Please show each line from the entries below that contains the word "slice", matching its case exactly.

[Data to use]
*** Begin section ***
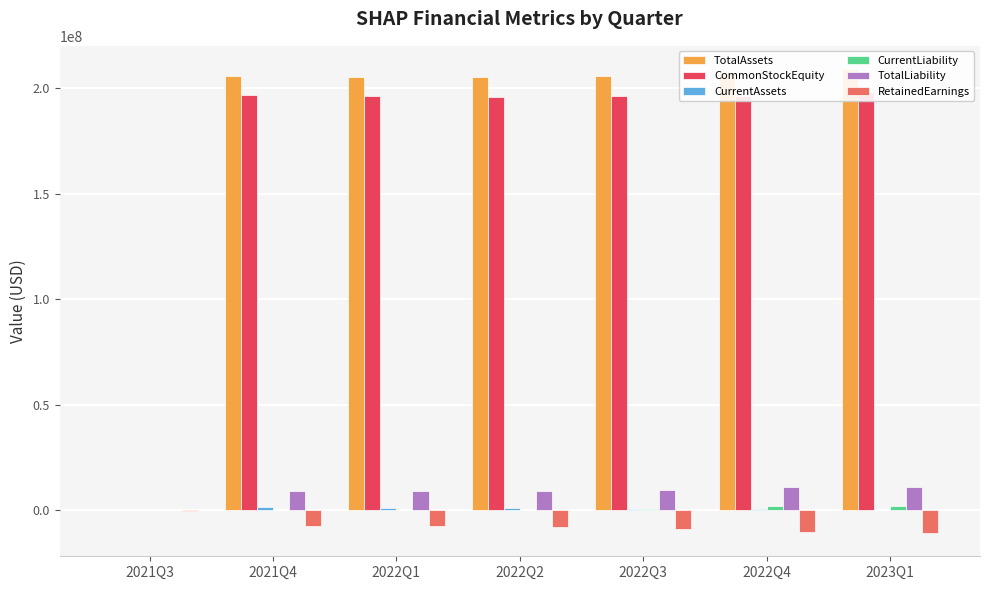

What are all the series names shown in the legend?

TotalAssets, CommonStockEquity, CurrentAssets, CurrentLiability, TotalLiability, RetainedEarnings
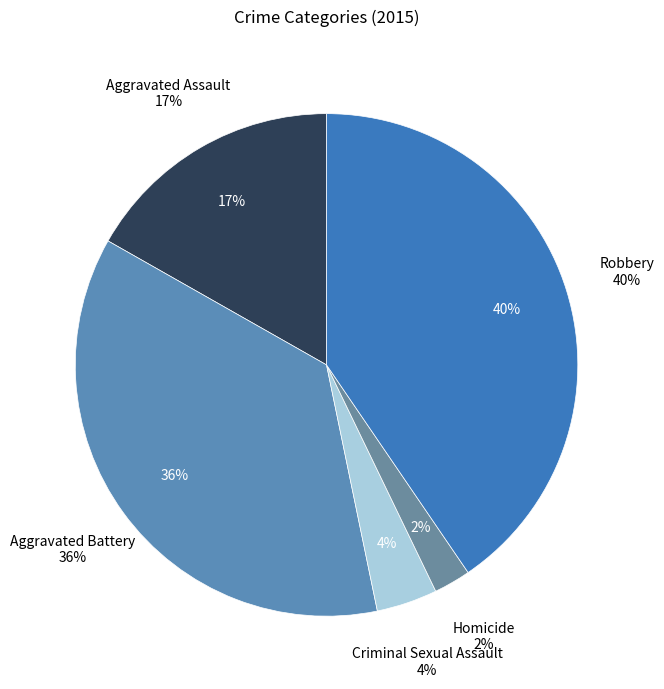

Is there a majority slice in this chart?

No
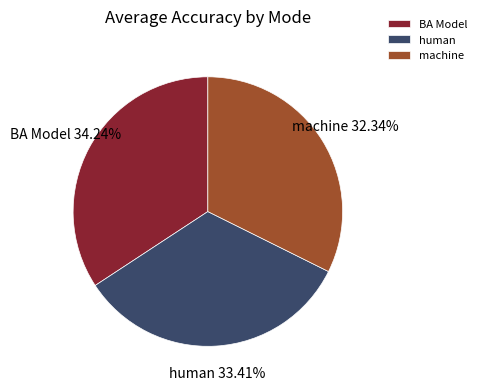

To the nearest percent, what is the difference between the machine and human slice percentages?

1%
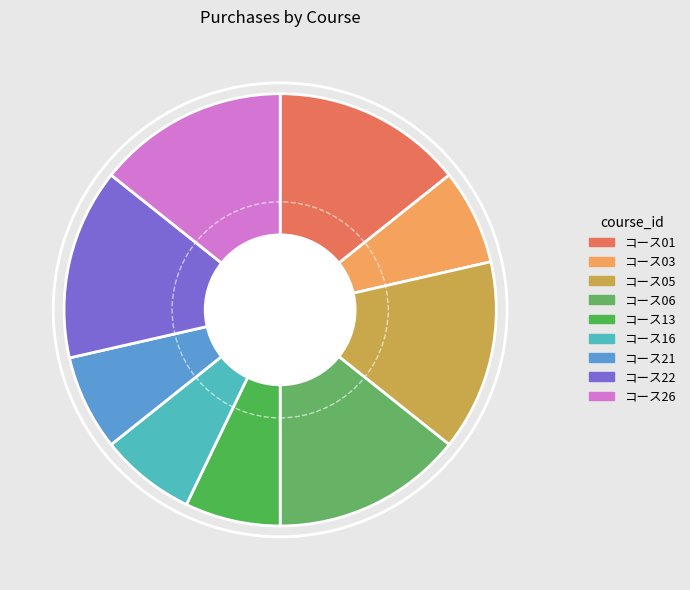

What is the total percentage of コース21 and コース06?

21.4%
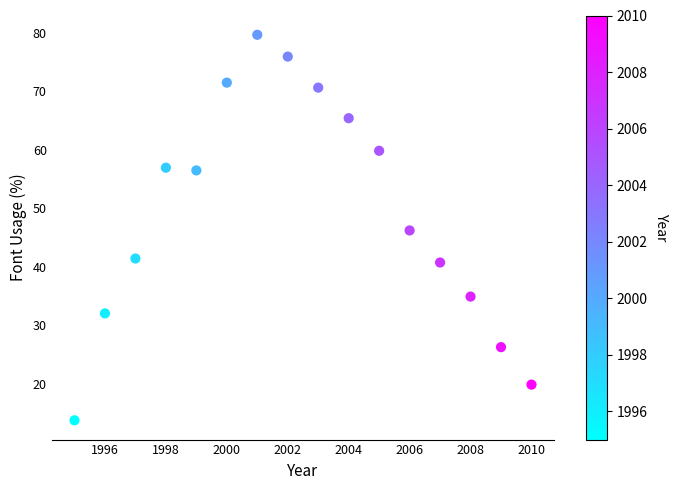

What is the range of X values (max minus min)?

15.0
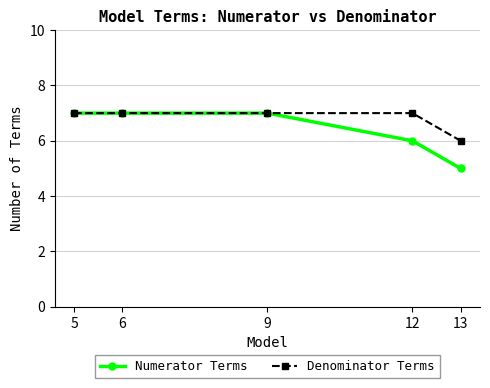

Reading right to left, what are all the values shown in this chart?

Numerator Terms: 5	6	7	7	7
Denominator Terms: 6	7	7	7	7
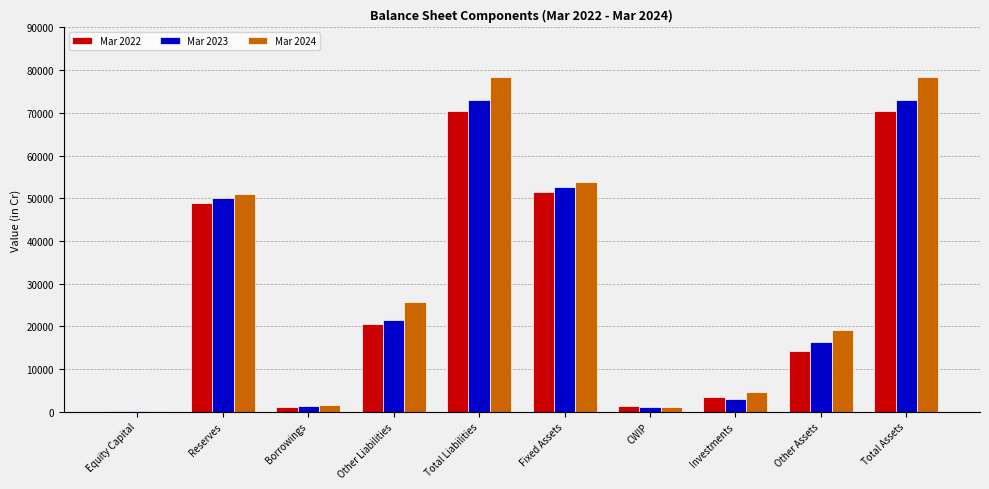

The value of Mar 2022 at Reserves is 48826. True or false?

True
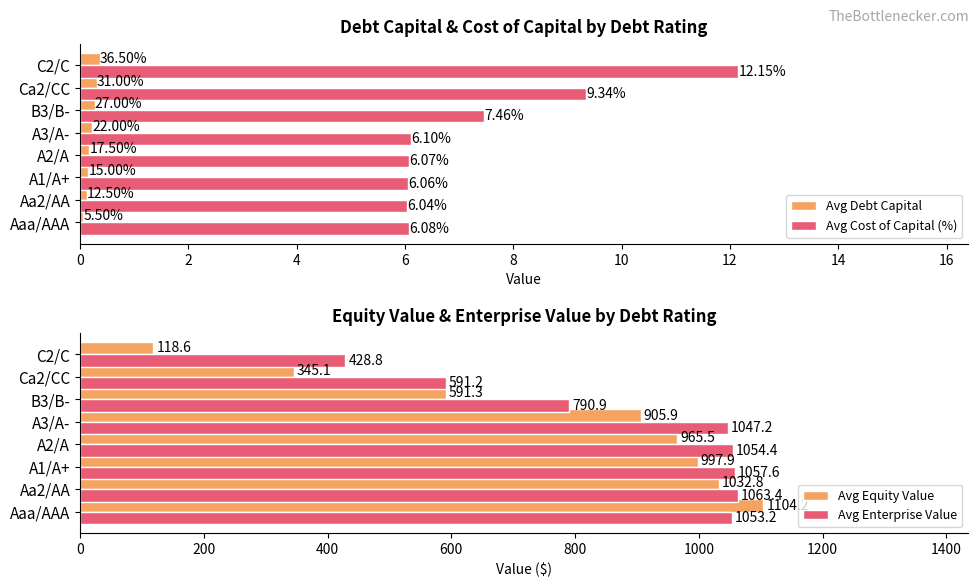

What is the average value of the Avg Equity Value series?

757.6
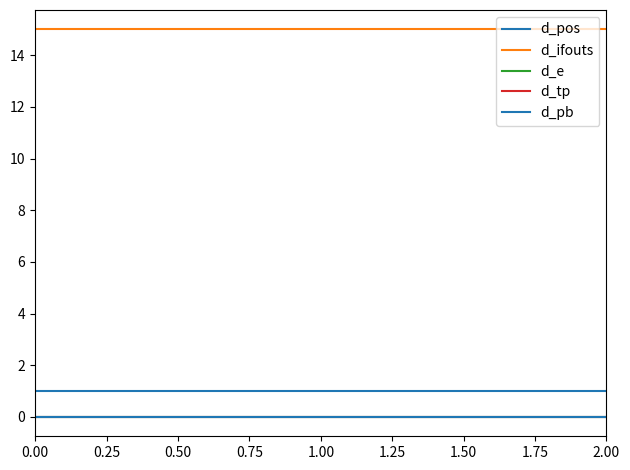

What is the greatest value displayed?

15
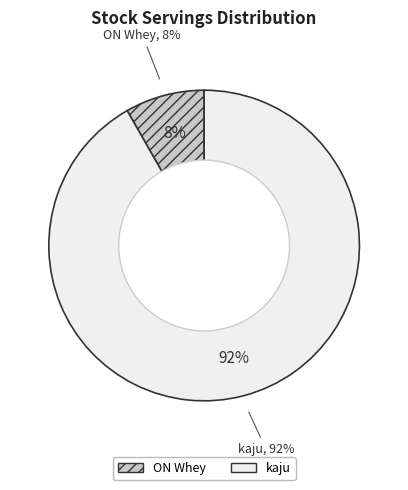

Combined, do kaju and ON Whey account for over 50%?

Yes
*** End section ***
[Task output]
Is there a majority slice in this chart?
To the nearest percent, what is the difference between the machine and human slice percentages?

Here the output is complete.